-- DATA SHOWN --
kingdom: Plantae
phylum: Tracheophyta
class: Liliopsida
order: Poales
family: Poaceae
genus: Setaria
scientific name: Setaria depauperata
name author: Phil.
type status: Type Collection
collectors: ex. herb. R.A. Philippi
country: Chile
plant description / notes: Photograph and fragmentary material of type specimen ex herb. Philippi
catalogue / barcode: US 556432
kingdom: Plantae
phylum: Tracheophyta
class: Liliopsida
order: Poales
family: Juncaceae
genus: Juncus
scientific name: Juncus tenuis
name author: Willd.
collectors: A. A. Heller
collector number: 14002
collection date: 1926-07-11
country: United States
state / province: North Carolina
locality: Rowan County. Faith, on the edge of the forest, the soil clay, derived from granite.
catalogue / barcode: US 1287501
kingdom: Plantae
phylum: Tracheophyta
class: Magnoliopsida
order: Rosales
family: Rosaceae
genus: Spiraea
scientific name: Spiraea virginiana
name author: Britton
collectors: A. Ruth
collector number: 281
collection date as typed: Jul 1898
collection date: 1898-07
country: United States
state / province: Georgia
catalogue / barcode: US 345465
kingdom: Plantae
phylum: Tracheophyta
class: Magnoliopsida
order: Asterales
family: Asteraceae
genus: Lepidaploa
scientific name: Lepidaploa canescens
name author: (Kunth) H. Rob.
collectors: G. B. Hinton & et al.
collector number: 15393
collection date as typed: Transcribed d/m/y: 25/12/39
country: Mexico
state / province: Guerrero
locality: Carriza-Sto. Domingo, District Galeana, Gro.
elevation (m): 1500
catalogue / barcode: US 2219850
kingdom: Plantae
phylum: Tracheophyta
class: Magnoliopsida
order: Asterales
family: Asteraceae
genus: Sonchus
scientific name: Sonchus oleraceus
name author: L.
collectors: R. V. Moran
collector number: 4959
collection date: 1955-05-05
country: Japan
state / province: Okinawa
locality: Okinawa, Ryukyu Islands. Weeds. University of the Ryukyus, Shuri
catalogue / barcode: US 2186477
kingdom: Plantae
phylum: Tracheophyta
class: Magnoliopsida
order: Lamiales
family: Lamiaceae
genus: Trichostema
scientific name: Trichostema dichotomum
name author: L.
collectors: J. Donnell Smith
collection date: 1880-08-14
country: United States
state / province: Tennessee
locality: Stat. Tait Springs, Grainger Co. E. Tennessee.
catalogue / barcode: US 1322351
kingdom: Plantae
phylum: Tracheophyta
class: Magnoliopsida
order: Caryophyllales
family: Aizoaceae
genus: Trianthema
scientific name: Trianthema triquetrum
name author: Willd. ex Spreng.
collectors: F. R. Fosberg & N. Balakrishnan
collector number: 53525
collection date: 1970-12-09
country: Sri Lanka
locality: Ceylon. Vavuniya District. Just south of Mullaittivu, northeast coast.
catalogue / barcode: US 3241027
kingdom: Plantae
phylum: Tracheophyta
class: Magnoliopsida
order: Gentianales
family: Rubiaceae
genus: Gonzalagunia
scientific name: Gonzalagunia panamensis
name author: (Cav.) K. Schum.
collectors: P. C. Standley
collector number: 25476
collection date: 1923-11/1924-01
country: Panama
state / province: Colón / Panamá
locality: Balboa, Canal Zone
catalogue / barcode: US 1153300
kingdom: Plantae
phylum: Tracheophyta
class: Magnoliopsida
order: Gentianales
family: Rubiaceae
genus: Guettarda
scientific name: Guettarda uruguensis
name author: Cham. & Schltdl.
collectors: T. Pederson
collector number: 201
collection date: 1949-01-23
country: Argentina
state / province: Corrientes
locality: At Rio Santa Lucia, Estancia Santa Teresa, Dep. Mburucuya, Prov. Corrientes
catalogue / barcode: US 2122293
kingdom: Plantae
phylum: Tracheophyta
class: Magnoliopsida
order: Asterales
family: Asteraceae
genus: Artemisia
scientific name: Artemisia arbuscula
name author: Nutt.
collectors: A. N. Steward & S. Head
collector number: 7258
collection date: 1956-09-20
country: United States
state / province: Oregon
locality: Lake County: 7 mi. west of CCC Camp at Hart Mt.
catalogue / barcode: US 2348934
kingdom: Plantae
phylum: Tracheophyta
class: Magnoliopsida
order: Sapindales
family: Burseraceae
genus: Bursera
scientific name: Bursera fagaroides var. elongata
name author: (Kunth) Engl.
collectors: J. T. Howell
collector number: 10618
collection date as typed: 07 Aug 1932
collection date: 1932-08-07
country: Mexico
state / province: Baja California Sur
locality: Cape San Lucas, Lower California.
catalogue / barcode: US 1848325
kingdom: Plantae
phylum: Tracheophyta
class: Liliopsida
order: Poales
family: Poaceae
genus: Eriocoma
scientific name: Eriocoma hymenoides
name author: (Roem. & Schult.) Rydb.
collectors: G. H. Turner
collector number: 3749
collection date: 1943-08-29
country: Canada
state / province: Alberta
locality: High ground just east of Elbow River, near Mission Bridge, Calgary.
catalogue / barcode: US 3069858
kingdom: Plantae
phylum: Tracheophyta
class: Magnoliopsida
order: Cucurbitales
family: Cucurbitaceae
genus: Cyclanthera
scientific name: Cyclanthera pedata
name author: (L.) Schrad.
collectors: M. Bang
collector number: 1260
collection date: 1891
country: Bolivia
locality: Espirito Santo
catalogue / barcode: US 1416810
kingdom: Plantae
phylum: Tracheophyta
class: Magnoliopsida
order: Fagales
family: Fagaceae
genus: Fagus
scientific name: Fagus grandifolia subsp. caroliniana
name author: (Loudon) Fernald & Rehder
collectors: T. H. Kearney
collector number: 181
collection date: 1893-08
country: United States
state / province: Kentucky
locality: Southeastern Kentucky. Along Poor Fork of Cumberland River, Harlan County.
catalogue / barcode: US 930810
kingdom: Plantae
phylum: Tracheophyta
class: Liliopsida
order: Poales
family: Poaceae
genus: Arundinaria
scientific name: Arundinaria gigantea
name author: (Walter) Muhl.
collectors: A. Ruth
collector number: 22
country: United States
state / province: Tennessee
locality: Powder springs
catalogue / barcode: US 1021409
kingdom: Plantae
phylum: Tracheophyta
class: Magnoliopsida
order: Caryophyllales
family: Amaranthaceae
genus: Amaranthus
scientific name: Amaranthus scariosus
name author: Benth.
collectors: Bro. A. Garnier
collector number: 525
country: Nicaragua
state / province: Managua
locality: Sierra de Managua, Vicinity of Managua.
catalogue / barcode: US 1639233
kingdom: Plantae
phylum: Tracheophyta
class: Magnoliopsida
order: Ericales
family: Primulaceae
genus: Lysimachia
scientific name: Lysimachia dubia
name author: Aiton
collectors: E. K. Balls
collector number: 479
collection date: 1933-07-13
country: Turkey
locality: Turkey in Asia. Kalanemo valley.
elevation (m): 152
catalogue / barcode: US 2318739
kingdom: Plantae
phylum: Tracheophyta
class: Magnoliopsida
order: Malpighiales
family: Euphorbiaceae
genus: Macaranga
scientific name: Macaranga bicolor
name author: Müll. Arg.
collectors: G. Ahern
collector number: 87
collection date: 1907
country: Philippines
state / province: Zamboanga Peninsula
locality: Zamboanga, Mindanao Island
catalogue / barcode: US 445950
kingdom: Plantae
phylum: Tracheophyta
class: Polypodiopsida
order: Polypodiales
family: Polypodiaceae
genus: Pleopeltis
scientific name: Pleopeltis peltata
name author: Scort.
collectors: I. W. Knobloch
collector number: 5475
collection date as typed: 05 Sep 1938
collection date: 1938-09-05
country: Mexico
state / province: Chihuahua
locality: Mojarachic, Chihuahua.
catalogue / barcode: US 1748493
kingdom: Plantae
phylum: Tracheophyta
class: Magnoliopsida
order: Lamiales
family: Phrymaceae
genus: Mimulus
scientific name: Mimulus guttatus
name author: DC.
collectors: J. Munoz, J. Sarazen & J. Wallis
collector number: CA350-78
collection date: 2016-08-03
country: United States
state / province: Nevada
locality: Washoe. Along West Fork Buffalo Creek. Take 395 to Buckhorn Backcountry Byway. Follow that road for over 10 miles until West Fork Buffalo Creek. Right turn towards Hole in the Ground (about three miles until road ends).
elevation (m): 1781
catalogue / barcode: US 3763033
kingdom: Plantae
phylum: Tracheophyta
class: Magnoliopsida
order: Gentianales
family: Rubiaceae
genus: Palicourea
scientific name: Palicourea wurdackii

-- SET TASK --
Please recast the data as a two-column CSV with the header row field,value and one row for each field, beginning at the start of the data and stopping after the line that contains "state / province: Georgia". Put the field name and its value each in one quoted field, with any line breaks turned into spaces.

-- IN RESPONSE --
field,value
"kingdom:","Plantae"
"phylum:","Tracheophyta"
"class:","Liliopsida"
"order:","Poales"
"family:","Poaceae"
"genus:","Setaria"
"scientific name:","Setaria depauperata"
"name author:","Phil."
"type status:","Type Collection"
"collectors:","ex. herb. R.A. Philippi"
"country:","Chile"
"plant description / notes:","Photograph and fragmentary material of type specimen ex herb. Philippi"
"catalogue / barcode:","US 556432"
"kingdom:","Plantae"
"phylum:","Tracheophyta"
"class:","Liliopsida"
"order:","Poales"
"family:","Juncaceae"
"genus:","Juncus"
"scientific name:","Juncus tenuis"
"name author:","Willd."
"collectors:","A. A. Heller"
"collector number:","14002"
"collection date:","1926-07-11"
"country:","United States"
"state / province:","North Carolina"
"locality:","Rowan County. Faith, on the edge of the forest, the soil clay, derived from granite."
"catalogue / barcode:","US 1287501"
"kingdom:","Plantae"
"phylum:","Tracheophyta"
"class:","Magnoliopsida"
"order:","Rosales"
"family:","Rosaceae"
"genus:","Spiraea"
"scientific name:","Spiraea virginiana"
"name author:","Britton"
"collectors:","A. Ruth"
"collector number:","281"
"collection date as typed:","Jul 1898"
"collection date:","1898-07"
"country:","United States"
"state / province:","Georgia"